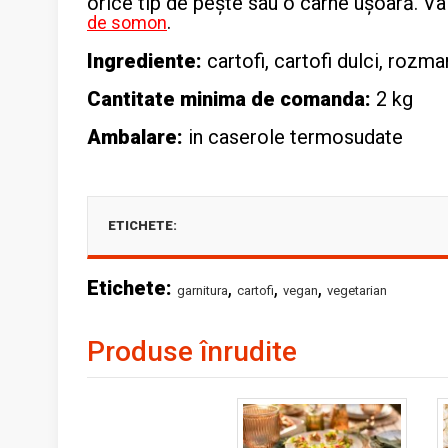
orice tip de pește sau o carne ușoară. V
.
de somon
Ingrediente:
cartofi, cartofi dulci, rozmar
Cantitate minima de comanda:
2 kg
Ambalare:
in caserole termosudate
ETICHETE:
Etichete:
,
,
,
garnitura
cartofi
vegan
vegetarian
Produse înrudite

=== GOAL OF THE EXERCISE ===
Copy out the lines above with "garnitură" substituted for "garnitura" and nothing else changed, leaving out the pictures.

=== REPLY TO THE EXERCISE ===
orice tip de pește sau o carne ușoară. V
.
de somon
Ingrediente:
cartofi, cartofi dulci, rozmar
Cantitate minima de comanda:
2 kg
Ambalare:
in caserole termosudate
ETICHETE:
Etichete:
,
,
,
garnitură
cartofi
vegan
vegetarian
Produse înrudite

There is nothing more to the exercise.